*Task input:*
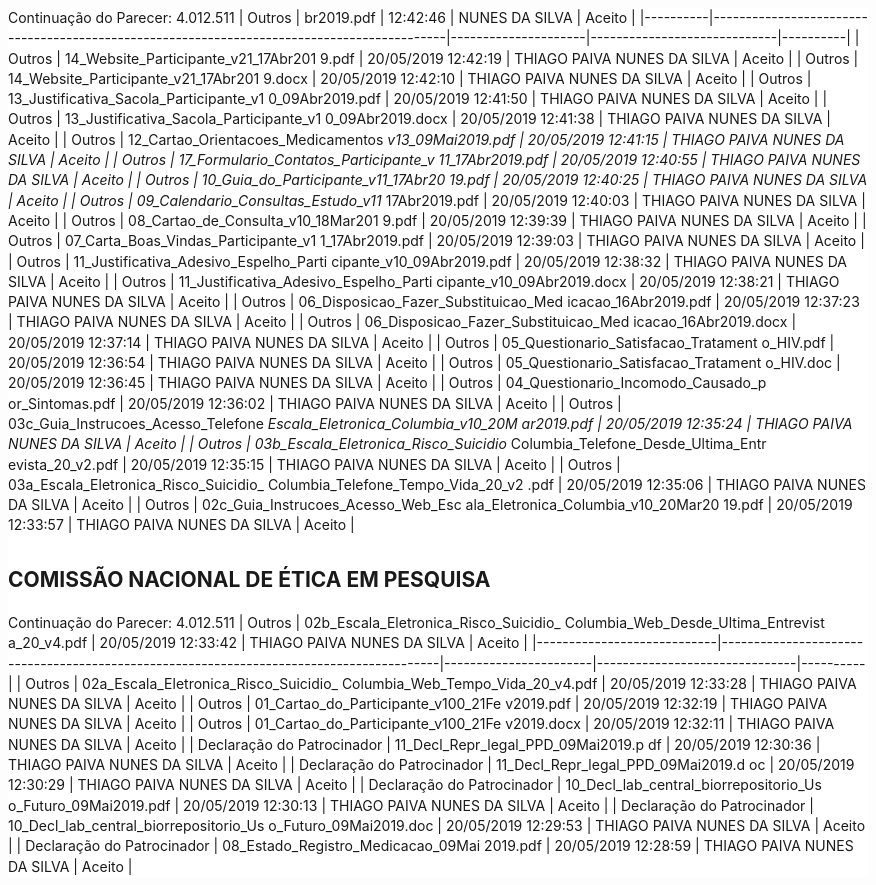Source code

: Continuação do Parecer: 4.012.511
| Outros   | br2019.pdf                                                                                 | 12:42:46            | NUNES DA SILVA              | Aceito   |
|----------|--------------------------------------------------------------------------------------------|---------------------|-----------------------------|----------|
| Outros   | 14_Website_Participante_v21_17Abr201 9.pdf                                                 | 20/05/2019 12:42:19 | THIAGO PAIVA NUNES DA SILVA | Aceito   |
| Outros   | 14_Website_Participante_v21_17Abr201 9.docx                                                | 20/05/2019 12:42:10 | THIAGO PAIVA NUNES DA SILVA | Aceito   |
| Outros   | 13_Justificativa_Sacola_Participante_v1 0_09Abr2019.pdf                                    | 20/05/2019 12:41:50 | THIAGO PAIVA NUNES DA SILVA | Aceito   |
| Outros   | 13_Justificativa_Sacola_Participante_v1 0_09Abr2019.docx                                   | 20/05/2019 12:41:38 | THIAGO PAIVA NUNES DA SILVA | Aceito   |
| Outros   | 12_Cartao_Orientacoes_Medicamentos _v13_09Mai2019.pdf                                      | 20/05/2019 12:41:15 | THIAGO PAIVA NUNES DA SILVA | Aceito   |
| Outros   | 17_Formulario_Contatos_Participante_v 11_17Abr2019.pdf                                     | 20/05/2019 12:40:55 | THIAGO PAIVA NUNES DA SILVA | Aceito   |
| Outros   | 10_Guia_do_Participante_v11_17Abr20 19.pdf                                                 | 20/05/2019 12:40:25 | THIAGO PAIVA NUNES DA SILVA | Aceito   |
| Outros   | 09_Calendario_Consultas_Estudo_v11_ 17Abr2019.pdf                                          | 20/05/2019 12:40:03 | THIAGO PAIVA NUNES DA SILVA | Aceito   |
| Outros   | 08_Cartao_de_Consulta_v10_18Mar201 9.pdf                                                   | 20/05/2019 12:39:39 | THIAGO PAIVA NUNES DA SILVA | Aceito   |
| Outros   | 07_Carta_Boas_Vindas_Participante_v1 1_17Abr2019.pdf                                       | 20/05/2019 12:39:03 | THIAGO PAIVA NUNES DA SILVA | Aceito   |
| Outros   | 11_Justificativa_Adesivo_Espelho_Parti cipante_v10_09Abr2019.pdf                           | 20/05/2019 12:38:32 | THIAGO PAIVA NUNES DA SILVA | Aceito   |
| Outros   | 11_Justificativa_Adesivo_Espelho_Parti cipante_v10_09Abr2019.docx                          | 20/05/2019 12:38:21 | THIAGO PAIVA NUNES DA SILVA | Aceito   |
| Outros   | 06_Disposicao_Fazer_Substituicao_Med icacao_16Abr2019.pdf                                  | 20/05/2019 12:37:23 | THIAGO PAIVA NUNES DA SILVA | Aceito   |
| Outros   | 06_Disposicao_Fazer_Substituicao_Med icacao_16Abr2019.docx                                 | 20/05/2019 12:37:14 | THIAGO PAIVA NUNES DA SILVA | Aceito   |
| Outros   | 05_Questionario_Satisfacao_Tratament o_HIV.pdf                                             | 20/05/2019 12:36:54 | THIAGO PAIVA NUNES DA SILVA | Aceito   |
| Outros   | 05_Questionario_Satisfacao_Tratament o_HIV.doc                                             | 20/05/2019 12:36:45 | THIAGO PAIVA NUNES DA SILVA | Aceito   |
| Outros   | 04_Questionario_Incomodo_Causado_p or_Sintomas.pdf                                         | 20/05/2019 12:36:02 | THIAGO PAIVA NUNES DA SILVA | Aceito   |
| Outros   | 03c_Guia_Instrucoes_Acesso_Telefone _Escala_Eletronica_Columbia_v10_20M ar2019.pdf         | 20/05/2019 12:35:24 | THIAGO PAIVA NUNES DA SILVA | Aceito   |
| Outros   | 03b_Escala_Eletronica_Risco_Suicidio_ Columbia_Telefone_Desde_Ultima_Entr evista_20_v2.pdf | 20/05/2019 12:35:15 | THIAGO PAIVA NUNES DA SILVA | Aceito   |
| Outros   | 03a_Escala_Eletronica_Risco_Suicidio_ Columbia_Telefone_Tempo_Vida_20_v2 .pdf              | 20/05/2019 12:35:06 | THIAGO PAIVA NUNES DA SILVA | Aceito   |
| Outros   | 02c_Guia_Instrucoes_Acesso_Web_Esc ala_Eletronica_Columbia_v10_20Mar20 19.pdf              | 20/05/2019 12:33:57 | THIAGO PAIVA NUNES DA SILVA | Aceito   |
## COMISSÃO NACIONAL DE ÉTICA EM PESQUISA

Continuação do Parecer: 4.012.511
| Outros                     | 02b_Escala_Eletronica_Risco_Suicidio_ Columbia_Web_Desde_Ultima_Entrevist a_20_v4.pdf   | 20/05/2019 12:33:42   | THIAGO PAIVA NUNES DA SILVA   | Aceito   |
|----------------------------|-----------------------------------------------------------------------------------------|-----------------------|-------------------------------|----------|
| Outros                     | 02a_Escala_Eletronica_Risco_Suicidio_ Columbia_Web_Tempo_Vida_20_v4.pdf                 | 20/05/2019 12:33:28   | THIAGO PAIVA NUNES DA SILVA   | Aceito   |
| Outros                     | 01_Cartao_do_Participante_v100_21Fe v2019.pdf                                           | 20/05/2019 12:32:19   | THIAGO PAIVA NUNES DA SILVA   | Aceito   |
| Outros                     | 01_Cartao_do_Participante_v100_21Fe v2019.docx                                          | 20/05/2019 12:32:11   | THIAGO PAIVA NUNES DA SILVA   | Aceito   |
| Declaração do Patrocinador | 11_Decl_Repr_legal_PPD_09Mai2019.p df                                                   | 20/05/2019 12:30:36   | THIAGO PAIVA NUNES DA SILVA   | Aceito   |
| Declaração do Patrocinador | 11_Decl_Repr_legal_PPD_09Mai2019.d oc                                                   | 20/05/2019 12:30:29   | THIAGO PAIVA NUNES DA SILVA   | Aceito   |
| Declaração do Patrocinador | 10_Decl_lab_central_biorrepositorio_Us o_Futuro_09Mai2019.pdf                           | 20/05/2019 12:30:13   | THIAGO PAIVA NUNES DA SILVA   | Aceito   |
| Declaração do Patrocinador | 10_Decl_lab_central_biorrepositorio_Us o_Futuro_09Mai2019.doc                           | 20/05/2019 12:29:53   | THIAGO PAIVA NUNES DA SILVA   | Aceito   |
| Declaração do Patrocinador | 08_Estado_Registro_Medicacao_09Mai 2019.pdf                                             | 20/05/2019 12:28:59   | THIAGO PAIVA NUNES DA SILVA   | Aceito   |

*About this task:*
Report each line of the listing above that contains the word "Continuação", copying every such line in full.

*Response for this exercise:*
: Continuação do Parecer: 4.012.511
Continuação do Parecer: 4.012.511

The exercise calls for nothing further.